*Work to complete*. Can you continue the passage on PowerPoint's limitations as an instructional platform, picking up after its final sentence?

Though PowerPoint does offer a surprisingly flexible instructional platform, it is not without its limitations. From an active responding standpoint, learners’ responses are limited to mouse clicks, which may not be the optimal response form for learning certain topics. In situations where responses need to be written or constructed (e.g., stating definitions) or for topics that require the demonstration of larger repertoires (e.g., conducting a procedure), PowerPoint-delivered instruction will likely need to be supplemented with additional response opportunities separate from those of the instructional sequence.

From a user-experience standpoint, PowerPoint currently does not provide a mechanism for learners to save their place within the instructional sequence. That is, if they are unable to finish the lesson in one sitting, they will either have to keep the program open until they are able to complete it, or they will have to start again from the beginning if the program is closed. This, in some ways, limits the schedule flexibility often favored by those who complete online or hybrid courses.

Records taken from a dataset
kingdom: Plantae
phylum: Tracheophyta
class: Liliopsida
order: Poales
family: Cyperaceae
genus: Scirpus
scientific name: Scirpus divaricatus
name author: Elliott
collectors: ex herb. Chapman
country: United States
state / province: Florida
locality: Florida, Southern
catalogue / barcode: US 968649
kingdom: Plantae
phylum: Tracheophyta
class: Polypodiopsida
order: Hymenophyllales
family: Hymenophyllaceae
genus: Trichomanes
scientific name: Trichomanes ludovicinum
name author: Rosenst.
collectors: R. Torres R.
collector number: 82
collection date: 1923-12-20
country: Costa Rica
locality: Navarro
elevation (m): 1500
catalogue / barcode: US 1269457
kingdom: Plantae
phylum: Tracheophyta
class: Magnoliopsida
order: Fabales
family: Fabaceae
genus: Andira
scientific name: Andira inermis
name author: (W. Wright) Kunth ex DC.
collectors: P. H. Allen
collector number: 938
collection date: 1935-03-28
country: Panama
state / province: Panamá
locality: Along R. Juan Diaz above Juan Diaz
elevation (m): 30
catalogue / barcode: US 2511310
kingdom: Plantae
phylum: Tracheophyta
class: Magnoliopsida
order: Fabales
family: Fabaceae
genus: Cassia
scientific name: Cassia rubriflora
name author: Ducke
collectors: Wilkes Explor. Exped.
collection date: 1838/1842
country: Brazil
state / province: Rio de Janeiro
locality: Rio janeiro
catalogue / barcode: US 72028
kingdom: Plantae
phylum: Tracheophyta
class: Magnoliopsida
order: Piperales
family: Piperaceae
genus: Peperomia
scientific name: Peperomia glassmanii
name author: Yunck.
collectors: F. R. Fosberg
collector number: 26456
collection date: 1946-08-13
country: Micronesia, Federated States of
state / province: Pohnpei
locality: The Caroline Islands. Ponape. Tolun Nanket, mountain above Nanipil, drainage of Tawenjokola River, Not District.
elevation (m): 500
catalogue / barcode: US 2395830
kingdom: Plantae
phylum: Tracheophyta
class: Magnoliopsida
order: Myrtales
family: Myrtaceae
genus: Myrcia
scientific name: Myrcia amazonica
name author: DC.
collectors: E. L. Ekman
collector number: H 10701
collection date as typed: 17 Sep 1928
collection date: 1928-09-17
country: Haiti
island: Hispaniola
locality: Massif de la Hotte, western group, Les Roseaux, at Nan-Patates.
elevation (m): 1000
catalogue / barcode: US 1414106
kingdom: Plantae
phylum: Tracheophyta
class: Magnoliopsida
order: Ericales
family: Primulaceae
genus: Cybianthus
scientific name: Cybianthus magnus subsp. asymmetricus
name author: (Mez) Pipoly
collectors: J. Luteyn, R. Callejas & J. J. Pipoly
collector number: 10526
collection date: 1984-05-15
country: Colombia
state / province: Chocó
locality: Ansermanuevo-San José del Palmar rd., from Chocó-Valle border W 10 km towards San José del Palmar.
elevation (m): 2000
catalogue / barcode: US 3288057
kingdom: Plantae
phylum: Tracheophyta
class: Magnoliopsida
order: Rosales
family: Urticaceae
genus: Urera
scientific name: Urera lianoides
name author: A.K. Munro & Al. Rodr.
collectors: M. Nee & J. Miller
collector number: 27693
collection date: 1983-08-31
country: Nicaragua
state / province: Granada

*Expected answer*.
Finally, instructional sequences created in this manner require significant time and response effort to fully develop such material and ensure everything works as it should, and many academic departments and instructors might not have the availability to allocate such substantial resources toward this endeavor. The time investment is a common critique for behavior analytic instructional methods, though it can be argued that the overall time investment is not substantially more than instruction prepared and delivered in more traditional ways. In fact, well-developed asynchronous instruction may actually save time in the long run because instructors do not need to spend time actually delivering the lessons, and learners may ultimately require less additional remediation or clarification if they leave each lesson with a better understanding of the material presented. The long-term time-saving aspect may be particularly beneficial for practitioner training in clinical or applied settings where training is often condensed or incomplete due to time and resource limitations associated with live training, as well as frequent limited availability of personnel to actually conduct the trainings. Furthermore, once the instructional sequences have been created, they can be used repeatedly with future learners and easily updated and modified as necessary.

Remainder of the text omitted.